DJIA: 34,496.51, down 144.67
S&P 500: 4,481.15, down 43.97
Nasdaq: 13,888.82, down 315.35
Stocks lower following Fed minutes
U.S. stocks finished lower on Wednesday as investors grappled with a swift back-up in Treasury yields and digested the Federal Reserve’s (Fed) March meeting minutes. The release revealed that officials “generally agreed” to reduce the size of its nearly $9 trillion balance sheet by $95 billion per month, beginning as soon as their May 4 meeting. The minutes also set the expectation that some of the upcoming interest rate hikes could come in larger 0.50% intervals as policymakers remain committed to clamping down on persistent inflation.

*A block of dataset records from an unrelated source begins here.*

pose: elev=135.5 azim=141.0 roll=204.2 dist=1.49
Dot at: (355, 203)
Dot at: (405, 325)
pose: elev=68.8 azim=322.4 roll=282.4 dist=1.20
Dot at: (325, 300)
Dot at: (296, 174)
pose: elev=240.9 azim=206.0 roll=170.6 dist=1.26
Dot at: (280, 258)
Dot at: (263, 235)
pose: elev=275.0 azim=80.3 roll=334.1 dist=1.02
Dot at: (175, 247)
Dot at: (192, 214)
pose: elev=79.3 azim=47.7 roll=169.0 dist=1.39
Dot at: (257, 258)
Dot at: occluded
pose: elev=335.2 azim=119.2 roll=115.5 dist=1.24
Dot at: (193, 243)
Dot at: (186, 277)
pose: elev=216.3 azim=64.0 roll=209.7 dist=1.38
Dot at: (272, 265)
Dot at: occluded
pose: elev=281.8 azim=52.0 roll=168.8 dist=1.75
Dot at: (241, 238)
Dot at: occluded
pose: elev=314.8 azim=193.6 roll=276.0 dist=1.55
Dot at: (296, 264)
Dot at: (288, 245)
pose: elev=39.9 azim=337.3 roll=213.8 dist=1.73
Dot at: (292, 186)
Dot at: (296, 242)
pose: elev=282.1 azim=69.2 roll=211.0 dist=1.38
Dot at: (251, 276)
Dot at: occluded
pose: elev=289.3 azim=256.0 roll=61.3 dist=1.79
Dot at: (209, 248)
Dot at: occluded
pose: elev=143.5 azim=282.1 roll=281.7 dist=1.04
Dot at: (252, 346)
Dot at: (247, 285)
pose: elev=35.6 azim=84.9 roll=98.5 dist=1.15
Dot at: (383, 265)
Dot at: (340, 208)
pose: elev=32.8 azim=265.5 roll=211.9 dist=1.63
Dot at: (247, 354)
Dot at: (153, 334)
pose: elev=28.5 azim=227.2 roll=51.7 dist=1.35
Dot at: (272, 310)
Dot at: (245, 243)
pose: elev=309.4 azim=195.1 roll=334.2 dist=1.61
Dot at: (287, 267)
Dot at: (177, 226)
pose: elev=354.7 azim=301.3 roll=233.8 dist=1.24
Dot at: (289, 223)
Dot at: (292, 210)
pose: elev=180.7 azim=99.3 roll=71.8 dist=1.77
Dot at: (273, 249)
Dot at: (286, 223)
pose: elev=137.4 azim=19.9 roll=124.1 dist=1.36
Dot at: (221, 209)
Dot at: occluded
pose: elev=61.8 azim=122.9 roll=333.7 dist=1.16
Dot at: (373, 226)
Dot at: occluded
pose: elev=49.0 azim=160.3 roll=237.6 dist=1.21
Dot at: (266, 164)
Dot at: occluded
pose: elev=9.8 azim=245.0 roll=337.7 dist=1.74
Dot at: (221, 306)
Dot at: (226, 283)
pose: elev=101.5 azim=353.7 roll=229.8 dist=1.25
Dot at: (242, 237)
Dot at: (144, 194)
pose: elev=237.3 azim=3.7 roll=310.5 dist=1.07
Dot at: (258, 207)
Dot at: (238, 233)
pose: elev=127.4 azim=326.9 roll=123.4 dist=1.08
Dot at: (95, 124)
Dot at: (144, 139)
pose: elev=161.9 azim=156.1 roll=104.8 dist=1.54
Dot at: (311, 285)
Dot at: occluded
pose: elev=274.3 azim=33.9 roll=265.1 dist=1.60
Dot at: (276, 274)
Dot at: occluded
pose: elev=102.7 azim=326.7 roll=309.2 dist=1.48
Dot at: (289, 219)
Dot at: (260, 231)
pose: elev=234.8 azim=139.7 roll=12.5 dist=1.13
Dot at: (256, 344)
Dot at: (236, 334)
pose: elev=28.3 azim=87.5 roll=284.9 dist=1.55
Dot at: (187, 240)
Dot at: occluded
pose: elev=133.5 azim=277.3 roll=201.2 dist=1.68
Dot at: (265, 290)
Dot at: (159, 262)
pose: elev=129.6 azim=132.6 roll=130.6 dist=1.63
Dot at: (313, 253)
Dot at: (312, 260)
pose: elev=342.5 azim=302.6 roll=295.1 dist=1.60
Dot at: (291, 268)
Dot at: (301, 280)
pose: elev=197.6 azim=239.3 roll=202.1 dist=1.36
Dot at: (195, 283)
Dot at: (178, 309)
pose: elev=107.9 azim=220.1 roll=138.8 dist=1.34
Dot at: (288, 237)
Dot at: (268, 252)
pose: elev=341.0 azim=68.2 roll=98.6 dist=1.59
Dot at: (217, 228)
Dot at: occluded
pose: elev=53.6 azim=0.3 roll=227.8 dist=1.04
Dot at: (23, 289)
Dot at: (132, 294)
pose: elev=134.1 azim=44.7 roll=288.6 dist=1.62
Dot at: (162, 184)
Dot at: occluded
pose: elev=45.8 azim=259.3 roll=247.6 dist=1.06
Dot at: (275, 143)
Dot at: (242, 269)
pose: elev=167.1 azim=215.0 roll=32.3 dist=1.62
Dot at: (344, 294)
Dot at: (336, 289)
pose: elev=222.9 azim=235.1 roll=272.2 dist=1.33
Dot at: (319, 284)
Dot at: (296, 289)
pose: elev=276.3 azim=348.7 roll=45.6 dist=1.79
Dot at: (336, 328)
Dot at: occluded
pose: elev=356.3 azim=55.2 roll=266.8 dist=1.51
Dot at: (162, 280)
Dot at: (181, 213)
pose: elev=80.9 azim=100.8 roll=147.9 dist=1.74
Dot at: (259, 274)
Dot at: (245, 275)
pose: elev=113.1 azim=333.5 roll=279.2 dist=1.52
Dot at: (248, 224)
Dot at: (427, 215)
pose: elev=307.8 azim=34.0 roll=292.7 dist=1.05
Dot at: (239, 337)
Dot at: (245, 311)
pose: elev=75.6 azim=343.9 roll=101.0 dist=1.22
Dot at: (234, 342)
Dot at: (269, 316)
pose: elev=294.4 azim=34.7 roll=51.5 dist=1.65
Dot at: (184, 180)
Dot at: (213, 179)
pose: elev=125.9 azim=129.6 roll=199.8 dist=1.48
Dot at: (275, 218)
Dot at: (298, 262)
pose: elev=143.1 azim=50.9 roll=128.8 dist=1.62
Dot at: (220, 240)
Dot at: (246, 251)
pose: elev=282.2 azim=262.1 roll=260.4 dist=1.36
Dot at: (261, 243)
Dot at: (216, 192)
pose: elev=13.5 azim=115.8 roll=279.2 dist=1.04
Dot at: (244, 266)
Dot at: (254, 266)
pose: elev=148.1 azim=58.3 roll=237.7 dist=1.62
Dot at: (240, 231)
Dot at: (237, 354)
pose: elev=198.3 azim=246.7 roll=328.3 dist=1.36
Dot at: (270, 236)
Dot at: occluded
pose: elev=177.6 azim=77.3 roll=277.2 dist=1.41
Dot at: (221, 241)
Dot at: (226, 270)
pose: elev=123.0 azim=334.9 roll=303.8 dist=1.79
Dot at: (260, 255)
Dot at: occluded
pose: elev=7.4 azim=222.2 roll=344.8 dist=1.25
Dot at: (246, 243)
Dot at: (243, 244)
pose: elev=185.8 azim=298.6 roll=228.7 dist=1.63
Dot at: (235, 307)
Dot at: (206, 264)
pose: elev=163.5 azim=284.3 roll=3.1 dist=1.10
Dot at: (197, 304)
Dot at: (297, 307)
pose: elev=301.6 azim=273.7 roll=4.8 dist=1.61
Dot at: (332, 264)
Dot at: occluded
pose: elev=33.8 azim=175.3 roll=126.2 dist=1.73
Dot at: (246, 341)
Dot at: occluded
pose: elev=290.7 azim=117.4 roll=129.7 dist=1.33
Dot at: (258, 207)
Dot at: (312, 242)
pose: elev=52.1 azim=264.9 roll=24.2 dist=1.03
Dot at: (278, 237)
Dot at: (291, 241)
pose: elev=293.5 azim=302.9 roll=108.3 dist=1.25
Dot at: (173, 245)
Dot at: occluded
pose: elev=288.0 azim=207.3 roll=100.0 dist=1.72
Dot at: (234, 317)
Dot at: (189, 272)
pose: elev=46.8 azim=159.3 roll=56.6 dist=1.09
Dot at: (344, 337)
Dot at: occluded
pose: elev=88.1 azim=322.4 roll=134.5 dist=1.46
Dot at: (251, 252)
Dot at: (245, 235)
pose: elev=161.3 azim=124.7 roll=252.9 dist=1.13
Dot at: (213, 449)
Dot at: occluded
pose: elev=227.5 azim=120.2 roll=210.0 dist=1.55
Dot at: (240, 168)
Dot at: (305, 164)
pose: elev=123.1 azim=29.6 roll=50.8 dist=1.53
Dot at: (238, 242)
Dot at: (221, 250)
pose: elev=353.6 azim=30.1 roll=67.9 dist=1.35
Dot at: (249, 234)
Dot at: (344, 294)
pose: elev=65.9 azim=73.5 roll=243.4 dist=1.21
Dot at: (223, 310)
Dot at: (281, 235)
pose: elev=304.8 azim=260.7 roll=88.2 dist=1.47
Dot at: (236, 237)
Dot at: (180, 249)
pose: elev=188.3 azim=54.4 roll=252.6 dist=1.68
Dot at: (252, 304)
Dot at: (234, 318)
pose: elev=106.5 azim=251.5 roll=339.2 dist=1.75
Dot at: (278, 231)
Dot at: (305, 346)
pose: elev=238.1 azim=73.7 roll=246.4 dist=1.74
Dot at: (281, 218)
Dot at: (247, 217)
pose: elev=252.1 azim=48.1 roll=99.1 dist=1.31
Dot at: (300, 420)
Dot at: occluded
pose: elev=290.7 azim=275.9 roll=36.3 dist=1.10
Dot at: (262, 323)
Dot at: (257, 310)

The Dow lost 144 points, while the S&P 500 fell 1%. The Nasdaq Composite retreated 2.2%, extending Tuesday’s sell-off in growth-related shares. Six of 11 S&P 500 sectors closed in negative territory, with Consumer Discretionary and Technology stocks leading the downturn. The more traditionally defensive Utilities and Health Care groups were among the outperformers amid the perceived risk-off tone.
Meanwhile, a rout in longer-dated Treasuries continued as bond markets priced in the most aggressive pace of monetary tightening since 1994. The yield on the 10-year note climbed five basis points (0.05%) to 2.60%, a three-year high, following its biggest single-session increase since March 2020 on Tuesday (+0.15%). Yesterday, Fed Governor Lael Brainard struck a hawkish tone, stating that easing inflation was “of paramount importance” and that the balance sheet run-off would likely occur at a “rapid pace.”
In commodities, West Texas Intermediate crude dropped 4.7% to $97.22/barrel following reports the International Energy Agency would release 60 million barrels of crude, adding to the massive stockpile release announced by the U.S. last week. Separately, data showed an unexpected weekly buildup in domestic crude inventories.